┌────────

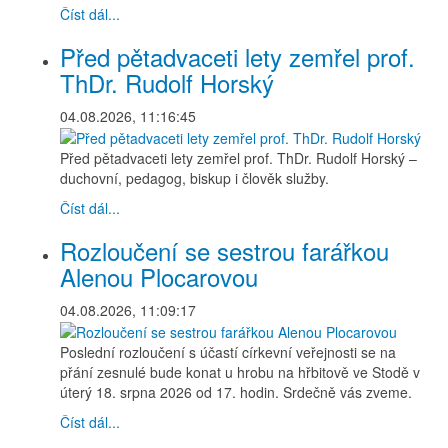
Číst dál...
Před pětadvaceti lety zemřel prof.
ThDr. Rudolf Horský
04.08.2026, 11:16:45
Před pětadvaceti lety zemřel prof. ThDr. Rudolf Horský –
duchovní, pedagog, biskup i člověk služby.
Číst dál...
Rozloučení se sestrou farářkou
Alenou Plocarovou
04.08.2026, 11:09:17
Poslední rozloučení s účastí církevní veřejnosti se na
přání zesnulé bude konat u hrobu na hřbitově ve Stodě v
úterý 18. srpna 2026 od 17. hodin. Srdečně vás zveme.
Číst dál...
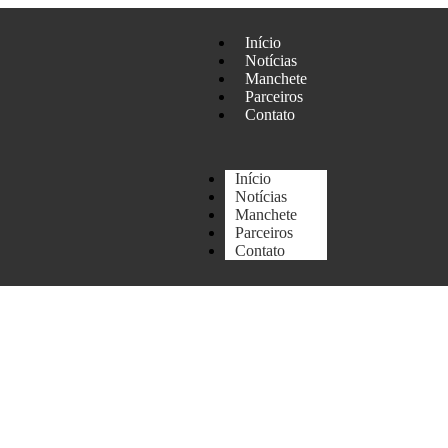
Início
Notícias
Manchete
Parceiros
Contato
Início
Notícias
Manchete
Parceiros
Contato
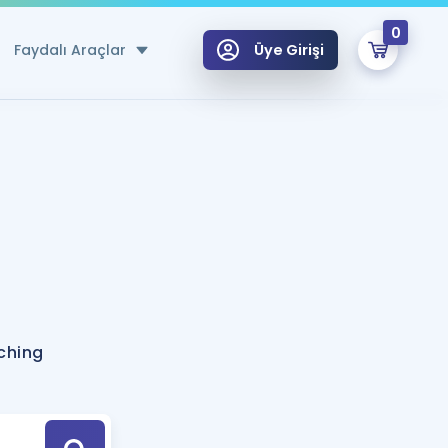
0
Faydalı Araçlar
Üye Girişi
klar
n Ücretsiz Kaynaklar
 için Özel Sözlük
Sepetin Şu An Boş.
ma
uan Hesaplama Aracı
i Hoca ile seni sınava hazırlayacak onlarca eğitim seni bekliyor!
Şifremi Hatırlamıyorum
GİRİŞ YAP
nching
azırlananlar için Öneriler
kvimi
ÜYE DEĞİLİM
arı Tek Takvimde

└────────

# [JOB]
Images are to be omitted; everything else in the records is to be transcribed exactly.

# [SOLUTION TO THIS PROBLEM]
Číst dál...
Před pětadvaceti lety zemřel prof.
ThDr. Rudolf Horský
04.08.2026, 11:16:45
Před pětadvaceti lety zemřel prof. ThDr. Rudolf Horský –
duchovní, pedagog, biskup i člověk služby.
Číst dál...
Rozloučení se sestrou farářkou
Alenou Plocarovou
04.08.2026, 11:09:17
Poslední rozloučení s účastí církevní veřejnosti se na
přání zesnulé bude konat u hrobu na hřbitově ve Stodě v
úterý 18. srpna 2026 od 17. hodin. Srdečně vás zveme.
Číst dál...
Início
Notícias
Manchete
Parceiros
Contato
Início
Notícias
Manchete
Parceiros
Contato
0
Faydalı Araçlar
Üye Girişi
klar
n Ücretsiz Kaynaklar
 için Özel Sözlük
Sepetin Şu An Boş.
ma
uan Hesaplama Aracı
i Hoca ile seni sınava hazırlayacak onlarca eğitim seni bekliyor!
Şifremi Hatırlamıyorum
GİRİŞ YAP
nching
azırlananlar için Öneriler
kvimi
ÜYE DEĞİLİM
arı Tek Takvimde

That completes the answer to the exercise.